Seharusnya dulu aku memberanikan diri kemari sendiri. Tempat ini begitu indah. Dan semakin lama aku menatap semakin ku merasa sepi. Aku sendirian di dunia ini tak ada yang dapat ku percaya. Bukan tidak ada yang bisa ku percayai. Akankah aku akan seperti tanteku. Hingga akhir hidupnya ia sendiri.

"CKREK"

Aku terkejut.

"Apa yang kamu lakukan."

"Memotret pemandangan." jawab Michael santai.

"Tidak kamu baru saja memotretku bukan."

"Aku tidak merasa memotretmu.

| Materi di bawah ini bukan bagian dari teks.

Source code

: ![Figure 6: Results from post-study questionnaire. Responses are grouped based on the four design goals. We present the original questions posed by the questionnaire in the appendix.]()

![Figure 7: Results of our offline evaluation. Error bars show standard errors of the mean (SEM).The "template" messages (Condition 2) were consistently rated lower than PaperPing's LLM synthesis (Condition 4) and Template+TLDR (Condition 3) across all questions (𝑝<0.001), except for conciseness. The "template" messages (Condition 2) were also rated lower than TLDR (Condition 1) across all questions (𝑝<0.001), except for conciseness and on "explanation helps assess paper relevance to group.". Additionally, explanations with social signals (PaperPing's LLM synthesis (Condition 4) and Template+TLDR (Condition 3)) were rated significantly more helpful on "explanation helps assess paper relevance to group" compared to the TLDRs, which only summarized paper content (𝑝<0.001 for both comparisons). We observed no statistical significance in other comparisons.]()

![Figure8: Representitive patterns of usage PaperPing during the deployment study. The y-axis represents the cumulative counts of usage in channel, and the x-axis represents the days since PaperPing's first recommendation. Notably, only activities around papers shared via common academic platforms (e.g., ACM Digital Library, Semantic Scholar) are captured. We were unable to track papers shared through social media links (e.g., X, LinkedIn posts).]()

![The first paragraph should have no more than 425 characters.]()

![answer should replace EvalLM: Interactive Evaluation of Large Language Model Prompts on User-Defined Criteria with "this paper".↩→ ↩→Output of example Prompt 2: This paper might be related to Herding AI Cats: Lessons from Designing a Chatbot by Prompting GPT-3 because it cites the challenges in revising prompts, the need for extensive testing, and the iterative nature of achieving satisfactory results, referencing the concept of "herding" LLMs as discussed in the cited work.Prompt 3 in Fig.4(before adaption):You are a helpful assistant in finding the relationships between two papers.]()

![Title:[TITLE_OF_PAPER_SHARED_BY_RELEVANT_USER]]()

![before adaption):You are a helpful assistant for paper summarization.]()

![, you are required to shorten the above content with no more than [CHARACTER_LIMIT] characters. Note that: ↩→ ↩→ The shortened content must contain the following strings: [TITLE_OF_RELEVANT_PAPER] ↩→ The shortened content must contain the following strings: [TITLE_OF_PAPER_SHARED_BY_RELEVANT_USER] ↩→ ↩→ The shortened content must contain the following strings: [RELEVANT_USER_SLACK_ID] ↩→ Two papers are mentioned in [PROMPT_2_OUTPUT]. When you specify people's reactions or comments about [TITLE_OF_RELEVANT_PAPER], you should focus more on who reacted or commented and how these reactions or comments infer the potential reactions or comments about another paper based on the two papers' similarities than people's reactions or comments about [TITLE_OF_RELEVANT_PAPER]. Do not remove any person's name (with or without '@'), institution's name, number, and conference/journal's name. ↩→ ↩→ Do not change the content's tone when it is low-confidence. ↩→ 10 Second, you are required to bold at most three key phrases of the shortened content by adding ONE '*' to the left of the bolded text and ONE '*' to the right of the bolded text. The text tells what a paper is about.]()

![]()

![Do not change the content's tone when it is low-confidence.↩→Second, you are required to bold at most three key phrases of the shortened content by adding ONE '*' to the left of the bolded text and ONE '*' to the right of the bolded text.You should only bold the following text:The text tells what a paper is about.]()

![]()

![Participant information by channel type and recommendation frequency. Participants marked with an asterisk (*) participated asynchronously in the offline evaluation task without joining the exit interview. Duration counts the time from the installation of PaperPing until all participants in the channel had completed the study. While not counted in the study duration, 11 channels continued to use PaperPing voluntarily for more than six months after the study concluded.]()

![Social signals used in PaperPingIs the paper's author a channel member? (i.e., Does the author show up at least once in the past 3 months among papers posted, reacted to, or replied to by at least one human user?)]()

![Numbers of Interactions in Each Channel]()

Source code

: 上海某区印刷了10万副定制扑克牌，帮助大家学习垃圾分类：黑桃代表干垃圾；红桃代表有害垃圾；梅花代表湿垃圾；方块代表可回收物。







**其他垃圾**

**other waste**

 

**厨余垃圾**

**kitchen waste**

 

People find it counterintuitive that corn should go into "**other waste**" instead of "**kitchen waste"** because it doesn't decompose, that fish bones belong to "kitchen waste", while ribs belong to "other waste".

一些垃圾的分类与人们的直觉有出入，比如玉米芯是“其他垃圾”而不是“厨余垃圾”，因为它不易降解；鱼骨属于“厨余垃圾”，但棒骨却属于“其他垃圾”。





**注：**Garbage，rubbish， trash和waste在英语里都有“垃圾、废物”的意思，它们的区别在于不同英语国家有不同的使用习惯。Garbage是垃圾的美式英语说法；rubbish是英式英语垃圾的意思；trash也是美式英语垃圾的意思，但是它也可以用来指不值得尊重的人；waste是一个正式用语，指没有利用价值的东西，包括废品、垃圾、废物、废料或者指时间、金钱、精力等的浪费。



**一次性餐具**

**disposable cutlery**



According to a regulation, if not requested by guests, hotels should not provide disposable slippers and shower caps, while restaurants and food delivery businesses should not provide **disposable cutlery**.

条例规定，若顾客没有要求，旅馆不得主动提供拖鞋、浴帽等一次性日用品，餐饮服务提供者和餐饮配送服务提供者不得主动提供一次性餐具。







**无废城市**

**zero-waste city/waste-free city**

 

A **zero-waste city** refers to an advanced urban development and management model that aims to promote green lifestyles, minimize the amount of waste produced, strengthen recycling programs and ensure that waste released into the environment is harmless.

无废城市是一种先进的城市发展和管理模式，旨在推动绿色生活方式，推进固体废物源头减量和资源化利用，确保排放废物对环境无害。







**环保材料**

Aku hanya memotret pemandang di tempat ini."

"Ya tersera kamu saja."

Karena aku kesal aku tak menggubris apa yang ia tanyakan. Aku sibuk dengan duniaku. Tau tau makanan sudah di hidangkan di meja.

Sepertinya dia sudah menelpon dokterku. Ia tau makanan apa yang ku butuhkan saat ini.

Aku diam dan menyantab makanananku. Kemudian aku berhenti dan menyadari perbedaan waktu. Di sana pasti masih dini hari. Apa benar dia menelpon dokterku. Apa hanya kebetulan saja. Kenapa akhir akhir ini banyak sekali kebetulan.

"Aku tadi menelpon doktermu." ucapnya memecah keheningan.

Apa dia bisa membaca pikiranku.

"Dia sedikit kesal karena aku menelpon saat ia tidur. Tapi ia memaklumi karena ini berkaitan dengan pasiennya. Yah kamu benar kamu memang mengidap gangguan jiwa."

Aku sangat kesal dengan ucapannya seakan akan dia mengatai ku bahwa aku gila. Aku beranjak dari mejaku dan pergi meninggalkannya. Aku memutuskan kembali ke kamar. Rasanya aku tak sanggup lagi.

Aku mengunci diriku di kamar mandi dan menangis. Menangis memang membuatku tenang. Aku sering kali menahan emosiku. Menangis merupakan jalan terbaik untuk melepaskan segala emosi di dalam diriku agar aku tak tertekan.

Lalu seseorang membuka pintu. Tanpa melihat aku tahu siapa dia. Aku masih menangis. Ku rasa mataku bengkak saat ini. Ku pejamkan mataku menahan rasa sakit ini.

Dia mendekat lalu memelukku. Dia hanya diam kemudian menggendong ku. Aku terdiam. Aku terkejut.

Ia meletakkankku di sofa. Ia mengangkat wajahku dan menatapku lekat. Lalu ia mengusapmataku dengan jemarinya. Ia menyentuh wajahku. Hangat. Sentuhannya hangat.

"Kita akan menandatangani kontrak. Aku tahu rahasia mu. Aku tahu Egy salah satu yang membuat identitas baru mu." ucapnya pelan seraya berbisik.

Aku terkejut. Mataku terbelalak.

"Aku mengetahuinya setelah pertama kali kita bertemu. Aku selalu mengorek orang yang mengusikku. Seperti dirimu."